> [Teks yang Diberikan]
++++

Pertanyaan:
"Bagaimana hukum merayakan Tahun Baru Hijriyah..?? Dan yang berkenaan dengan ‘ucapan selamat’ saat memasuki tahun baru Hijriyah, dan bagaimana tanggapan (kita) atas mereka yang menyambut (tahun baru Hijriyah) tersebut..?
Jawaban:
Pada dasarnya segala bentuk ibadah bersifat tauqifiyah, tidak berhak seorangpun untuk membuat (mengada-ada) satu bentuk ibadah di mana syari’at tidak mengizinkannya. Allah Ta’alka berfirman, artinya, “….Apakah mereka mempunyai sembahan-sembahan selain Allah yang mensyari'atkan untuk mereka agama yang tidak diizinkan Allah Sekiranya tak ada ketetapan yang menentukan (dari Allah) tentulah mereka telah dibinasakan.Dan sesungguhnya orang-orang yang zalim itu akan memperoleh azab yang amat pedih." (QS. 42:21)
Dalam ayat yang lain Allah Ta’ala berfirman, artinya, “…Kemudian Kami jadikan kamu berada di atas suatu syariat (peraturan) dari urusan agama itu, maka ikutilah syariat itu dan janganlah kamu ikuti hawa nafsu orang-orang yang tidak mengetahui." (QS. 45:18)
Dan Rasulullah Shallallaahu ‘alaihi wa sallam bersabda, "Barangsiapa yang mendatangkan suatu perbuatan baru (mengada-ada) dalam urusan kita ini (agama) sesuatu yangbukan darinya maka hal itu adalah ditolak." (Muttafaqun ‘alaih).

++++

> [Himpunan Data]
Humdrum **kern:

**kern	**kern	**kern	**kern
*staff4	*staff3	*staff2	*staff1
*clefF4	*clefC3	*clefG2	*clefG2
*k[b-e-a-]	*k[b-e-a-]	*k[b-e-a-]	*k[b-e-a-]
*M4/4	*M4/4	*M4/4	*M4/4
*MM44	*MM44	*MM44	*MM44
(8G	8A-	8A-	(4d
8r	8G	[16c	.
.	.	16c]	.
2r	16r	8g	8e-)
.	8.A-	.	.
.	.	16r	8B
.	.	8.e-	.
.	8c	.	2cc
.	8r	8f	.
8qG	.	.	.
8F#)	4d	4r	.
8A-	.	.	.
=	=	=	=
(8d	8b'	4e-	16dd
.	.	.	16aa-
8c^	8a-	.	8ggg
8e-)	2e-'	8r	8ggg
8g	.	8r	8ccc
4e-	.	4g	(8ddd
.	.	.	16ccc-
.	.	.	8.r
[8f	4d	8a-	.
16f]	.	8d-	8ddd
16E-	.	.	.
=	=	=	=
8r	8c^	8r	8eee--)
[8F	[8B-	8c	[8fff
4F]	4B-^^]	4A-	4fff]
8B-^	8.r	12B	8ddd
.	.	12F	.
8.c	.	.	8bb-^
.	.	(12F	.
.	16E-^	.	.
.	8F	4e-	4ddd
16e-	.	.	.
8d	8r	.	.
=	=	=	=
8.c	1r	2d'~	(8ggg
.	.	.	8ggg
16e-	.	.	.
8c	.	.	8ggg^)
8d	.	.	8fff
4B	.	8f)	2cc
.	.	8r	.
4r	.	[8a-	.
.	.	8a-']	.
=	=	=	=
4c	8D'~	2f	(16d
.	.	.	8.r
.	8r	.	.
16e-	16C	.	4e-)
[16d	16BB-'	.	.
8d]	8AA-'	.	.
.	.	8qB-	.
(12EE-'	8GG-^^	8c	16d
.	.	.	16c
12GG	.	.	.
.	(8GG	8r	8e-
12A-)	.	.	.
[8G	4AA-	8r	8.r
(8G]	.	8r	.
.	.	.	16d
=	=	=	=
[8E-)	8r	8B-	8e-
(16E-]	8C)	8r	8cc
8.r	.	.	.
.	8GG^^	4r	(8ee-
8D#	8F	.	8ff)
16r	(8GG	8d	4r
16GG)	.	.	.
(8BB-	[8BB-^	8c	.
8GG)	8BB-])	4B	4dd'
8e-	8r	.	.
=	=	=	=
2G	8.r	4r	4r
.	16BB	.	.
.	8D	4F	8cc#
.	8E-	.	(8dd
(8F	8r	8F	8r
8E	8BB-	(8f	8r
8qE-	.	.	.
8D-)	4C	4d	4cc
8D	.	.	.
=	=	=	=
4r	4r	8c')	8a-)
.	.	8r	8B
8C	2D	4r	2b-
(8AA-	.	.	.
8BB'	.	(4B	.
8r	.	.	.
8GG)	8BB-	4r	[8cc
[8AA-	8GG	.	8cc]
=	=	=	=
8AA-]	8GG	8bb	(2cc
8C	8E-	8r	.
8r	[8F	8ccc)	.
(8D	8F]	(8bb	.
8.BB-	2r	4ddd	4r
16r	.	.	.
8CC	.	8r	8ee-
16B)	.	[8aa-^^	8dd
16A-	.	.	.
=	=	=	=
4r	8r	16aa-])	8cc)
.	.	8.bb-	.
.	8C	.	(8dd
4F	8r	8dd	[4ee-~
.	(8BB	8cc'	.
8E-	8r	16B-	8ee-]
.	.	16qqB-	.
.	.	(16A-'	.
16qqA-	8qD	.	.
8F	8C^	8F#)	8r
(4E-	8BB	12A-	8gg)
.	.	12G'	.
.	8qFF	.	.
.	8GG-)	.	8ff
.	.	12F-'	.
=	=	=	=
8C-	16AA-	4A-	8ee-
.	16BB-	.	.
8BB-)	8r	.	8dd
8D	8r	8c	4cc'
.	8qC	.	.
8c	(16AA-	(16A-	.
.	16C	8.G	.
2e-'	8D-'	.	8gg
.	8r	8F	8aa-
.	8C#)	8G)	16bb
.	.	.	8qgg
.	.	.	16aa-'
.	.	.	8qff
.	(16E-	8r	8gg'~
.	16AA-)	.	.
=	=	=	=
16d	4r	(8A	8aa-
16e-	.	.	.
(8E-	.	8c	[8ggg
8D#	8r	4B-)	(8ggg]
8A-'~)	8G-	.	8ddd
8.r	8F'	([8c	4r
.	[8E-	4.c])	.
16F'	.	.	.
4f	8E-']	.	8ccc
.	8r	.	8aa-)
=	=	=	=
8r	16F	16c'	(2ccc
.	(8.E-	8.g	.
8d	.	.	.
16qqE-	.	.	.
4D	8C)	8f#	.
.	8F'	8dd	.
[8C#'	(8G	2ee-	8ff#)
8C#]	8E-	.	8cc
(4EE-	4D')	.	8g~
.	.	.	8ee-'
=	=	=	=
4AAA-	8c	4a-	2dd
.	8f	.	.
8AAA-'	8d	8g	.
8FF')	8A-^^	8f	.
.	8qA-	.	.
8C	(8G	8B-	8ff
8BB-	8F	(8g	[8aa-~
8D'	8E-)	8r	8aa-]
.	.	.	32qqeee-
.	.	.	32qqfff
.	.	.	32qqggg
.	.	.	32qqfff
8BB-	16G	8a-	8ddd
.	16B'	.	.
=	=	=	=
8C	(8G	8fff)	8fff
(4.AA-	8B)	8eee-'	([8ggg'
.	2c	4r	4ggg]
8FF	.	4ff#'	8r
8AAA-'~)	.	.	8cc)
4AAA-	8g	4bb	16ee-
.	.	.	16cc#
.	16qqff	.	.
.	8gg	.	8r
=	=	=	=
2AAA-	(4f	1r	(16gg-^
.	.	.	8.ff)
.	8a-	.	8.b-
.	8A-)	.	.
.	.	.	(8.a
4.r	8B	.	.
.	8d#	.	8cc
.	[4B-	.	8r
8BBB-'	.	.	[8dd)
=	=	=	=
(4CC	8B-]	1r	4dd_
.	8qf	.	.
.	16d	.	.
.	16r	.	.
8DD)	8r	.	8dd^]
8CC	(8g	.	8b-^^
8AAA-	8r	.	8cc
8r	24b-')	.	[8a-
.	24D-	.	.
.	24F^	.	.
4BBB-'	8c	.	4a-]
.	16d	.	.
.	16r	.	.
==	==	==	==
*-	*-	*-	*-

++++

Menurut teks tentang hukum merayakan Tahun Baru Hijriyah, bagaimana sifat segala bentuk ibadah pada dasarnya? Gunakan hanya teks sebagai acuan.

Pada dasarnya segala bentuk ibadah bersifat tauqifiyah.